A Feb. 24 article from the Alaska Beacon cited an APFC staff assessment that reports that the Alaska Future Fund, managed by Barings, “ranks in the bottom quartile of the vintage year 2019 investments in APFC’s private equities portfolio” and that the Na’Nuk Fund managed by McKinley Capital “ranks in the bottom quartile of vintage year 2020 investments in the same portfolio.”
APFC Chief Investment Officer Marcus Frampton told the Alaska Beacon that if he had another dollar to spend on a private equity investment, “I probably wouldn’t pick (the in-state program) for the next investment dollar.” What is the justification for not following the advice of the APFC’s chief investment officer and terminating the program?
The public also does not know what criteria Barings and McKinley Capital Management are using to make investments. As a matter of policy APFC leaves investment decisions to the private equity managers outside Alaska as a mechanism “to reduce the potential for political influence on investment decisions.” I am concerned about using the same policy for in-state investments because in-state investments are far more prone to politics than those made outside the state.
Former Alaska Permanent Fund Corp. board chair Elmer Rasmussen was absolutely right by insisting from the time the dividend came into existence that Permanent Fund money should not be used for in-state investments for this reason. Sen. Bert Stedman, R-Sitka, is right today in pointing out that the state is so small, and the investment pool is so shallow, that $200 million is a lot of money to invest in Alaska, and that Alaskans need to be assured that the transactions are at arm’s length.

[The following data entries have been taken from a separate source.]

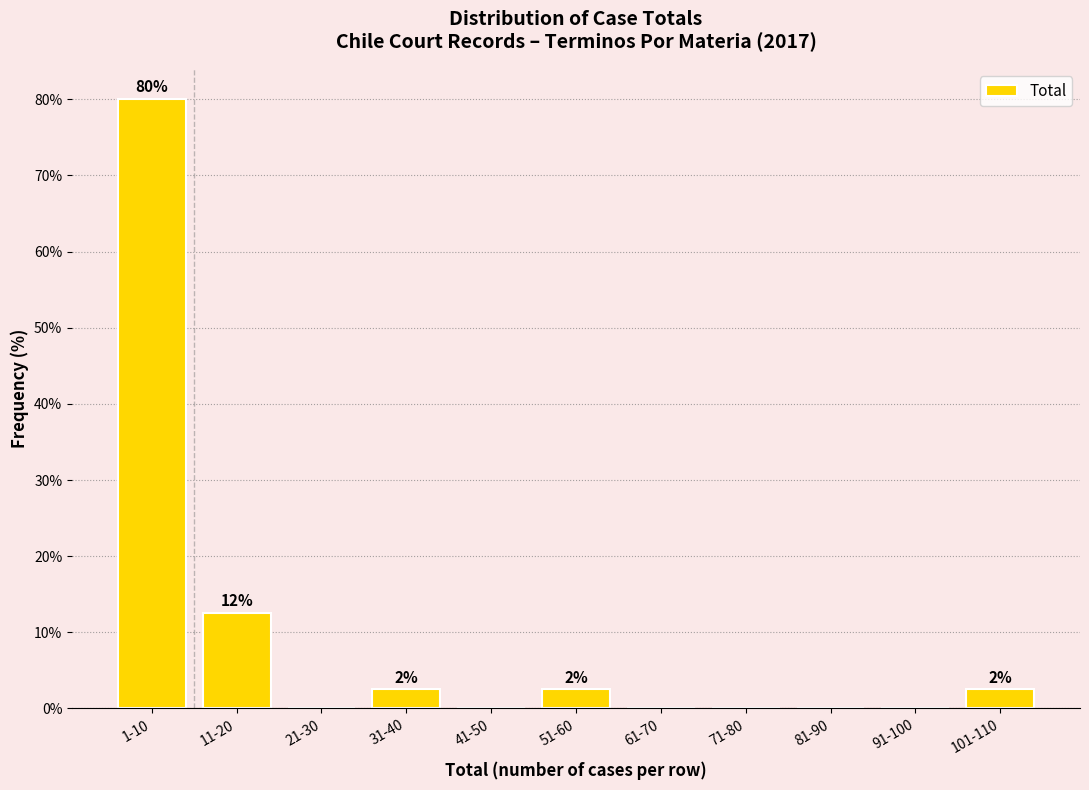

Reading left to right, list all the values displayed in this chart.

1-10=80.0	11-20=12.5	21-30=0.0	31-40=2.5	41-50=0.0	51-60=2.5	61-70=0.0	71-80=0.0	81-90=0.0	91-100=0.0	101-110=2.5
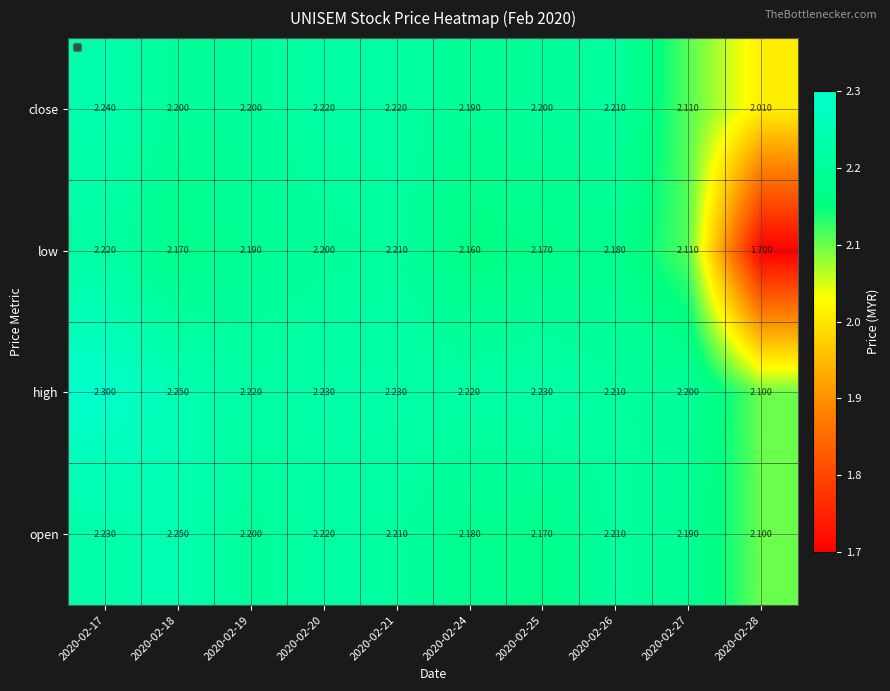

Which series has the largest total across all categories?

high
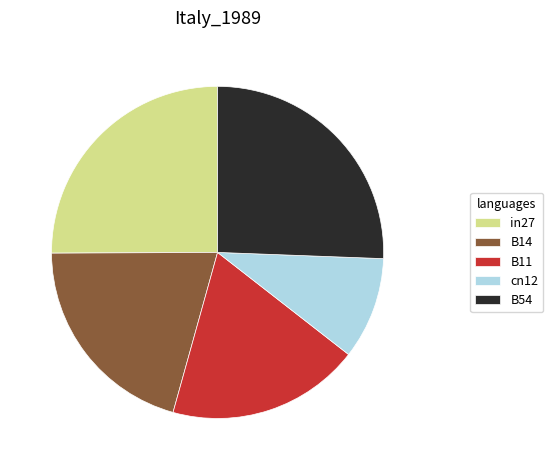

Do cn12 and in27 together represent more than half of the pie?

No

The second reason given for halting the in-state investment program — “to allow investments within the program to mature under the normal course of business to realization or other disposition” — while reasonable on its face, will be hard for the public to measure. Although the APFC is permitted to provide the names of the entities in which Barings and McKinley Capital Management have made investments, it is unable, by the board’s interpretation of AS 37.13.200, to tell the public how much money was invested in each. This prevents the public from knowing how each investment is progressing year over year. Clearly, the Permanent Fund board, while using public funds, has maintained a policy of selective public disclosure.
As a former banker, I am skeptical that the investments made thus far will improve over time. For openers, we have no way of knowing whether the investments made by Barings and McKinley Capital Management were seed money or investments in the capital of entities to which other investors are contributing. In other words, do those who received APFC in-state funds have any “skin in the game?”
Because public funds are being provided to private equity firms to be spent on Alaska projects using criteria of their choosing, because those investments are not doing well compared to the APFC’s other private portfolios, and because of the concerns that have been raised by the trustees and key APFC officers, full transparency is needed, particularly if the investments are not doing well, as appears to be the case here.
In sum, AS 37.13.200 needs to be changed to allow the public to know the investment criteria used by the in-state equity managers, how much money is invested in each fund, who the other investors are, and whether the state’s investments “have a risk level and expected return comparable to alternative investment opportunities.” Only then can Alaskans be assured that the investments are worthwhile, are being spent on projects consistent with Alaskans’ values, and are not investments benefiting the private equity firms that are managing them.
Alaskans are entitled to accountability when their Permanent Fund is put at risk.
Frank Murkowski is a former governor and United States senator from Alaska.